古くから親しまれてきたエメラルドですが、多く出回るようになったのは16世紀半ばにアメリカ大陸が発見されてからです。最大の産出国である南米では、マヤ・アステカなどの文明によりエメラルドは聖なる石として大切にされていました。スペイン人による侵略とともにエメラルドや鉱山も奪われ、市場に流通するようになりました。

エメラルドの特徴

エメラルドはアクアマリンと同じベリルという鉱物です。クロムやバナジウムなどの物質が混入して鮮やかな緑色に発色しているもののみをエメラルドと呼び、黄緑色や青みがかったものはヘリオドールやグリーンベリルなどと呼ばれます。

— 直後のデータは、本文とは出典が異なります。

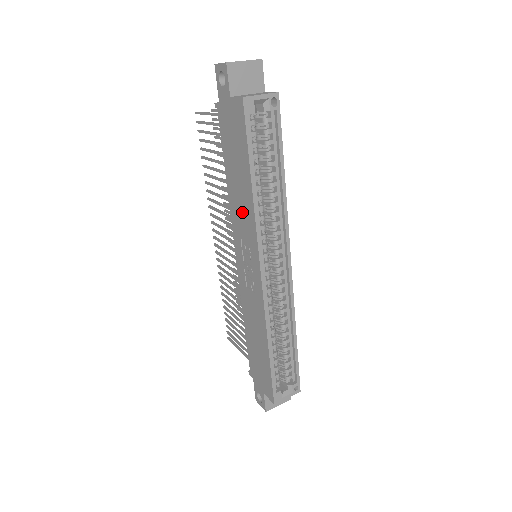
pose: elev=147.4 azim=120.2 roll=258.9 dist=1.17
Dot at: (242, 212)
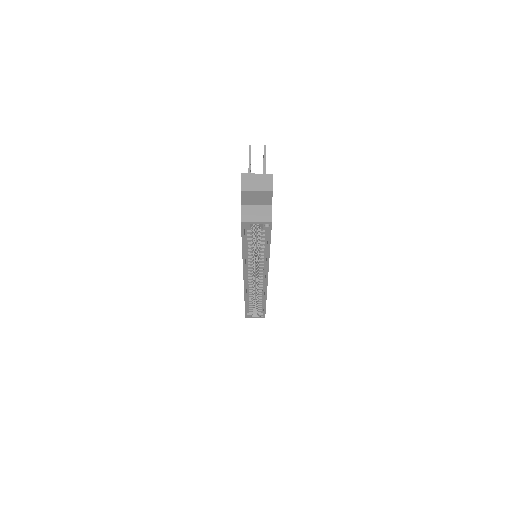
Dot at: occluded
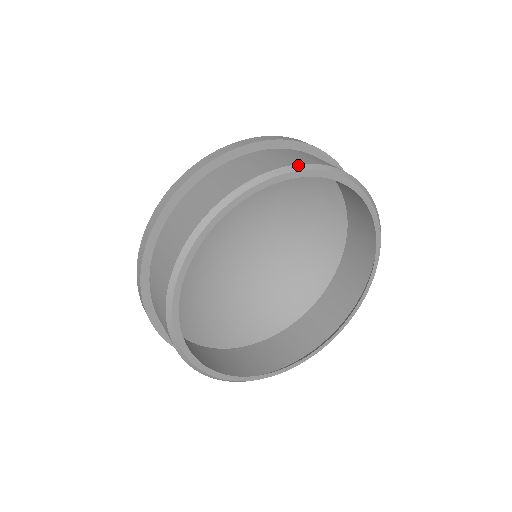
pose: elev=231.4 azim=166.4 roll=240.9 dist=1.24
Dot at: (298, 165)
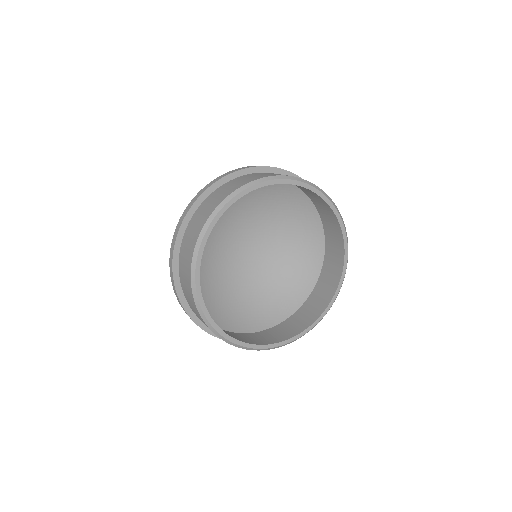
Dot at: (311, 183)
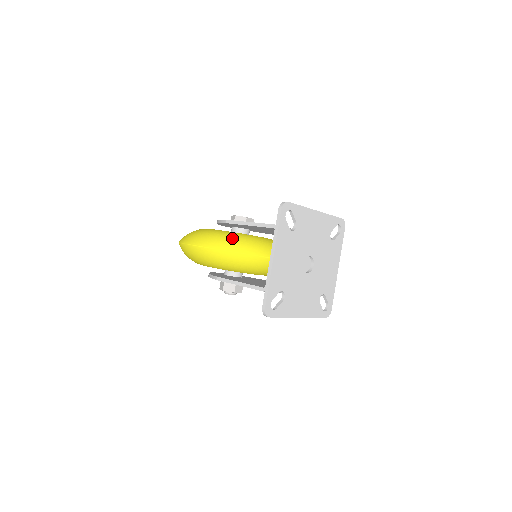
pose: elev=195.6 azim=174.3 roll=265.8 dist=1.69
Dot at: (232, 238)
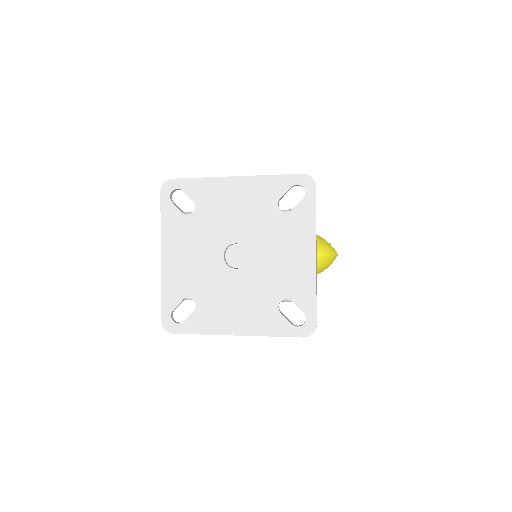
Dot at: occluded
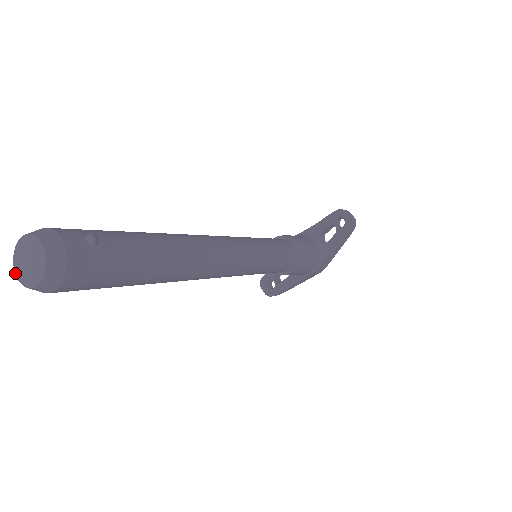
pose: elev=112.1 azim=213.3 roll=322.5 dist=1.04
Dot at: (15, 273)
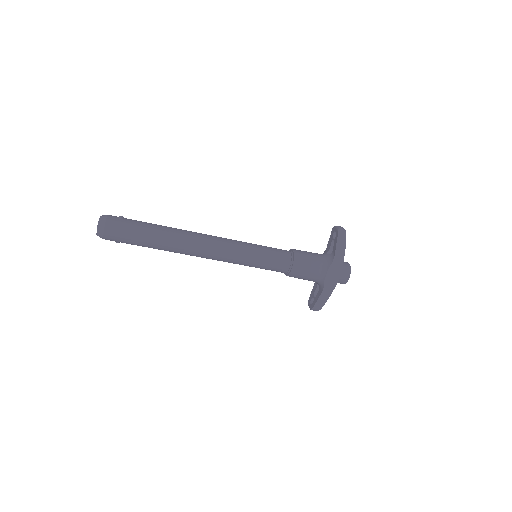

傷が少なく、明るく濃い緑色のものが価値が高く、高価に取引されています。硬度は高いのですが、内部に天然のクラック(傷)が多く衝撃にはとても弱いという特徴があります。西洋には「傷のないエメラルドを得ることは、欠点のない人間を探すよりも難しい」と言うことわざがあるほどです。
傷のない良質な石はほとんど産出されないため、傷が多くても内部にオイルや樹脂を充填して傷を隠し、強度を高めているものがほとんどです。処理が下手な場合、時間の経過や超音波洗浄などにより充填物が抜けてしまい、傷が現れてしまうことも。
エメラルドは、エメラルドカットと呼ばれる八角形(角を取った四角形)のカットがされることが多くあります。これはダイアモンドのように輝きが強くなく、美しい緑色を広く見せるためという理由と、欠けやすい角の部分を少なくするためです。石留めの際、少しの衝撃でも割れてしまうことがあるため、職人にとっては厄介な石です。

エメラルドのアクセサリーについて

エメラルドはアクセサリーとして使用するには、いくつか注意しなくてはいけない点があります。
・水に付けない
・乾燥する場所に置いておかない
・強い衝撃を与えない
内部の傷が多く衝撃に弱いという点、その傷を隠し硬度を増すためにオイル充填してある点から、以上のような注意が必要です。

ぶつけやすいリングやブレスなどとして使用する場合は、衝撃を与えないよう注意して使用する必要があります。
通常ピアスやネックレスとして使用している分には、強度の心配は要りません。
天然石ならではの深く美しいエメラルドグリーンは、小さくても強い存在感を放ちます。